(INFORMATION SHOWN)

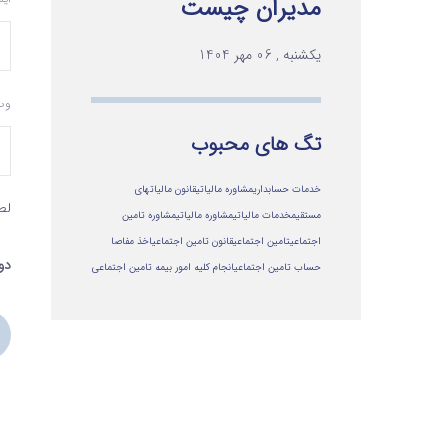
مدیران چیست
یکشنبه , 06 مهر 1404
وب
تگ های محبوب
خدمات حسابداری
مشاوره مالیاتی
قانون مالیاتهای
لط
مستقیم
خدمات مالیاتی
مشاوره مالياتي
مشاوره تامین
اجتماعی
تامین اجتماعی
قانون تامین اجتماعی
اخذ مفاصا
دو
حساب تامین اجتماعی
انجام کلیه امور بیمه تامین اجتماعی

(End INFORMATION SHOWN)

■ **TASK TO COMPLETE**
From top to bottom, restate the records above exactly and omit every picture.

■ **RESPONSE TO THE EXERCISE**
مدیران چیست
یکشنبه , 06 مهر 1404
وب
تگ های محبوب
خدمات حسابداری
مشاوره مالیاتی
قانون مالیاتهای
لط
مستقیم
خدمات مالیاتی
مشاوره مالياتي
مشاوره تامین
اجتماعی
تامین اجتماعی
قانون تامین اجتماعی
اخذ مفاصا
دو
حساب تامین اجتماعی
انجام کلیه امور بیمه تامین اجتماعی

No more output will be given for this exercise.